The use of far-ranging antibiotics in mice with malignant melanoma, a severe type of skin cancer, increased their metastatic bone growth. This is likely because the drugs lessened the intestinal flora in mice and weakened the immune response, finds a new study by researchers at Emory University
The findings emphasize the importance of gut microbiome in overall health, and suggests that gastrointestinal effects need to be carefully weighed when antibiotic therapies are used for treating cancer or other diseases, stated one of the authors of the study.
“Any disease or therapy that has downside on the gut microbiome could have a negative impact on health,” stated the researchers who presented the report at the annual meeting of American Society of Bone and Mineral.
“The study found that gut microbiome controls the advancement of melanoma bone lesions in mice by improving the number of intestinal natural-killer cells and T helper cells, and promotes their migration to the tumor site,” stated the researcher.

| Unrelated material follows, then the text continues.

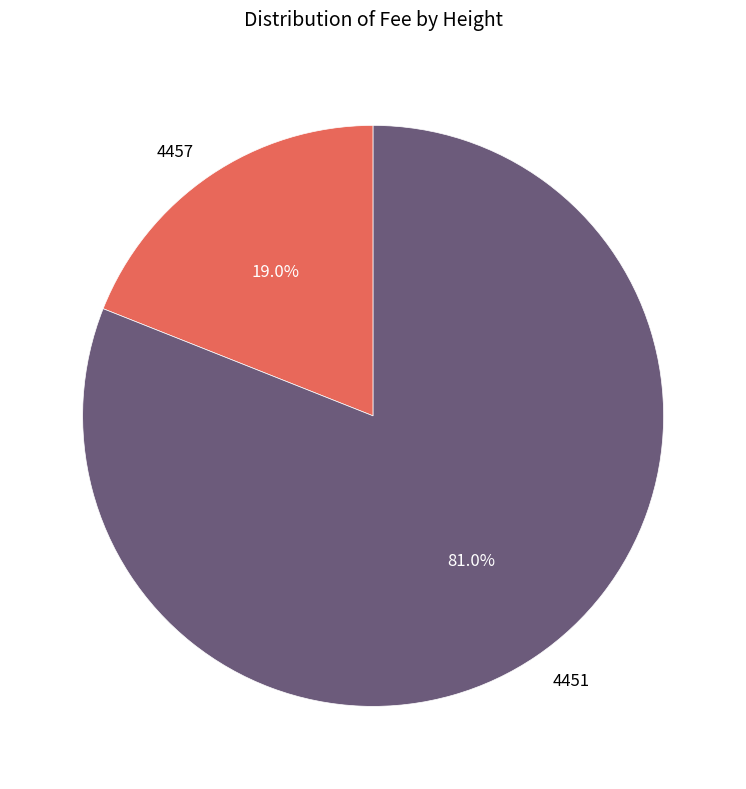

What percentage is the 4451 slice, to the nearest percent?

81%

Meanwhile, the use of oral antibiotics reduced the gut microbiome and limits the population of intestinal Th1 cells and NK cells. This increased vulnerability of mice to tumor growth. The melanoma tumor burden was higher for this population than control mice with intact gut microbiomes.

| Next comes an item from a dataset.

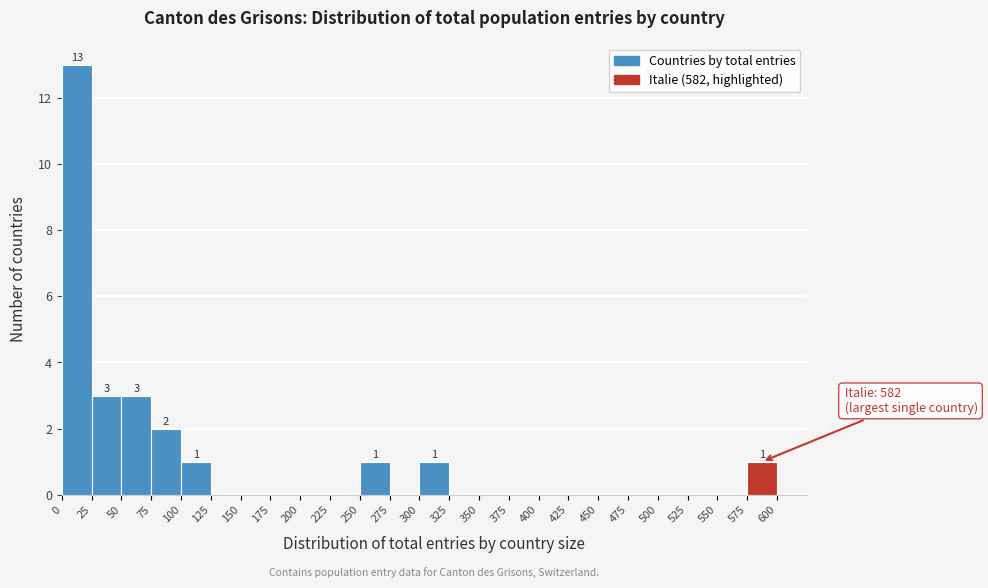

Over which range of the x-axis is the bar tallest?

0 to 25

Clinically, osteolytic bone metastasis develops as a complication of malignant melanoma. Using antibiotics to lessen the gut microbiome of mice would influence their intestinal immune cells, and thus alter immune response resulting in increased bone metastasis, hypothesized researchers. Injecting B16-F10 melanoma cells into the bones and hearts of mice that had been treated with far-ranging antibiotics resulted in increased bone metastatic growth, compared to control mice that did not receive, as predicted.